Salted wind carried whispers from the tide, brushing softly over the boardwalk where waves rolled in lazy cadence. The air was still cool enough to kiss his cheeks rather than bite, and Hao Hao sat with a quiet satisfaction on his usual bench beneath the half-blooming shade of an old palm tree, towel draped over his neck, sweat clinging faintly to his skin like a second layer.
He had just finished his morning run and basic bodyweight set—squats, push-ups, planks—and for the first time in a long while, his body didn't feel like a lump of rotting dough. His breath had steadied, and his skin felt flushed with warmth instead of sluggish exhaustion.
"Progress," he murmured, tapping his cheek once. Still soft. Still bloated. But his legs felt firmer today. And he didn't feel like collapsing on the stairs anymore.
Small wins.
The same beach, the same path.
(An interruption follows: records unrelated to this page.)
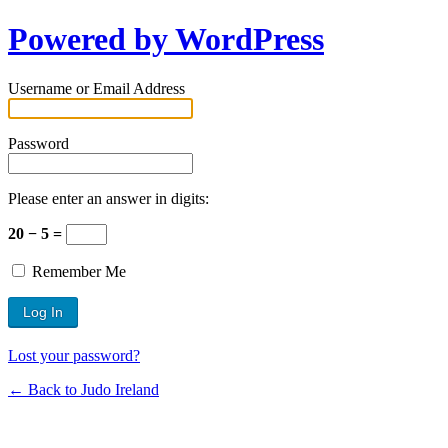
Powered by WordPress
Username or Email Address
Password
Please enter an answer in digits:
20 − 5 =
Remember Me
Lost your password?
← Back to Judo Ireland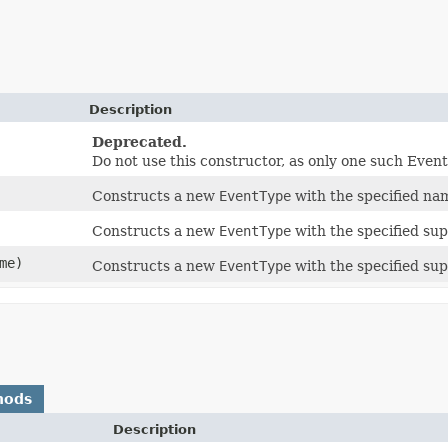
Description
Deprecated.
Do not use this constructor, as only one such Even
Constructs a new
EventType
with the specified na
Constructs a new
EventType
with the specified su
me)
Constructs a new
EventType
with the specified su
hods
Description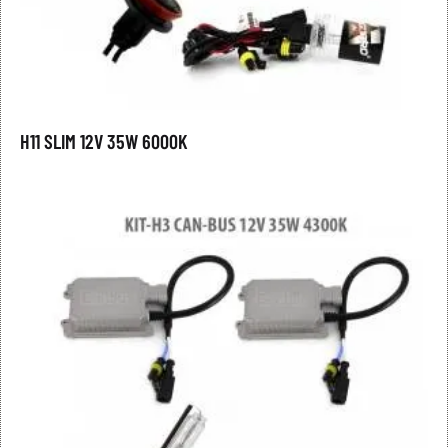
H11 SLIM 12V 35W 6000K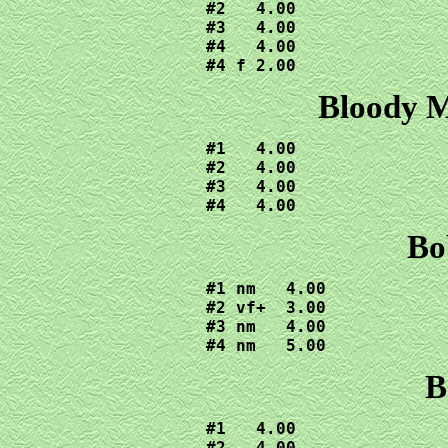
#2   4.00

#3   4.00

#4   4.00

#4 f 2.00
Bloody M
#1   4.00

#2   4.00

#3   4.00

#4   4.00
Bo
#1 nm   4.00

#2 vf+  3.00

#3 nm   4.00

#4 nm   5.00
B
#1   4.00

#2   4.00
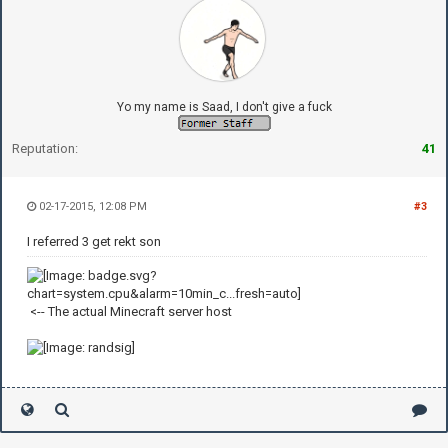
Yo my name is Saad, I don't give a fuck
Reputation:
41
02-17-2015, 12:08 PM
#3
I referred 3 get rekt son
<-- The actual Minecraft server host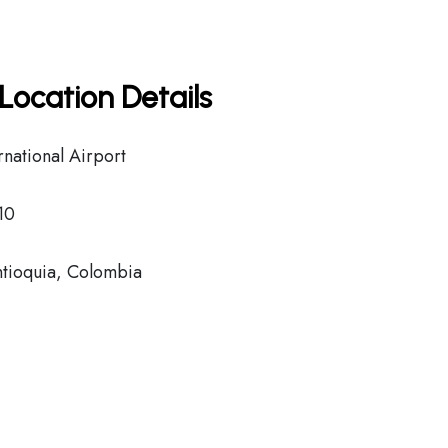
Location Details
national Airport
10
tioquia, Colombia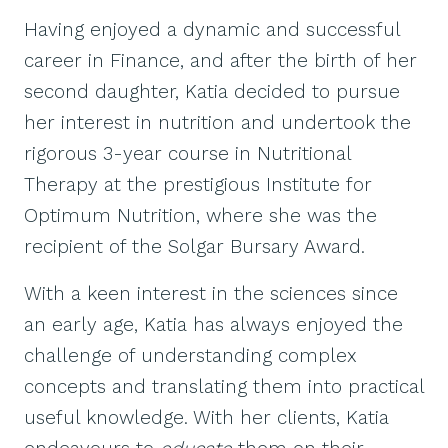
Having enjoyed a dynamic and successful
career in Finance, and after the birth of her
second daughter, Katia decided to pursue
her interest in nutrition and undertook the
rigorous 3-year course in Nutritional
Therapy at the prestigious Institute for
Optimum Nutrition, where she was the
recipient of the Solgar Bursary Award.
With a keen interest in the sciences since
an early age, Katia has always enjoyed the
challenge of understanding complex
concepts and translating them into practical
useful knowledge. With her clients, Katia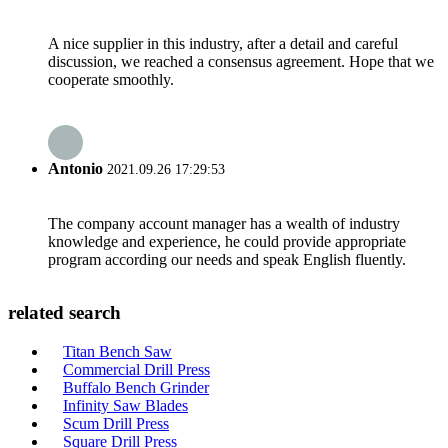
A nice supplier in this industry, after a detail and careful
discussion, we reached a consensus agreement. Hope that we
cooperate smoothly.
Antonio
2021.09.26 17:29:53
The company account manager has a wealth of industry
knowledge and experience, he could provide appropriate
program according our needs and speak English fluently.
related search
Titan Bench Saw
Commercial Drill Press
Buffalo Bench Grinder
Infinity Saw Blades
Scum Drill Press
Square Drill Press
But now, when he sat here, he didn't feel like a leftover. He felt… awake.
His phone buzzed, and he opened his browser app, aimlessly scrolling.
The first tab? T*obao.
It started innocent enough: a new pair of joggers. Something breathable. Then came a shirt—nothing fancy, just one that didn't stick to his stomach like plastic wrap. Before long, his wishlist looked like a man in the middle of a rebranding.
Shirts with adjustable drawstrings. Soft cream cardigans that flared slightly at the waist. Oversized hoodies that would flatter his shape in the meantime.
Shoes… definitely need shoes.
Click. Add to cart.
Maybe that tote bag too. Something gender-neutral but cute.
Another click.
And then he paused—brows lowering slightly.
Even with his sister's leftover funds, watching the total chip away at the corner of his account stung in a way he hadn't expected.
He stared at the number.
"…I need money."
He didn't say it dramatically. It wasn't a vow. Just a truth that settled deep in his stomach like a swallowed stone.
He hated the idea of eating soft rice. Hated it more than being ugly. He didn't want to be someone who lived off leftover affection. Especially not from Wang Hao.
"Let's get a job," he muttered.
Back to the browser.
He opened up a job board—City A Local, a community hub. The results were… bleak.
—"Personal Assistant to an Elite Lady. Flexible schedule. Live-in preferred. Must be obedient." (Flagged)
—"Luxury Massage Studio Seeking Pretty Boys. No experience needed." (Flagged twice)
—"Modeling agency scouting new talent! DM your body measurements and a full-body selfie!" (Flagged with prejudice)
Click. Click. Click.
He scrolled, fingers twitching with increasing irritation. Between sleazy offers and dead-end leads, nothing seemed real. And even if they were real, he wasn't—he couldn't—apply.
I look like a before photo in a tragic plastic surgery ad. Who'd hire me for anything that involved being seen?
Ding.
A new message popped up in his inbox.
He opened it without thinking.
"Hello there, little brother. I saw your post on W*chat, looking for a job. Would you like to apply for a vacant server job at our dining establishment?"
No sketchy emojis. No suspicious photos attached. Just text. Short, polite. Clean.
Huh…
He hovered over the reply button.
And that was when he heard it.
"Hello, Hao Hao."
He looked up.
Standing there, framed by the soft glow of midmorning light, was Li Yuan.
But not the Li Yuan he had first met—broken, bitter, dressed in grief like armor.
Today, she wore a pale, off-shoulder blouse that hugged her collarbone, paired with black slacks that cinched her waist and flared at the heels. Her long black hair had been tied loosely behind her, and her skin had a clarity now that hinted at sleep, at food, at something closer to peace.
But most striking of all were her eyes.
They no longer looked empty.
There was fire there now—small, yes, but undeniably burning.
Like a woman with a reason to wake up today.
Like a woman who'd stopped looking at the edge of the cliff and started looking toward the road instead.
Hao Hao blinked, then stood up slowly, towel still around his neck. "Sister Li?"
She smiled. Just a little.
"You're early today," she said.
He scratched the back of his neck. "You too."
They both stood there, quietly, the sea humming behind them.
And Hao Hao thought to himself—
Damn. She really is a tall beauty when she cleans up.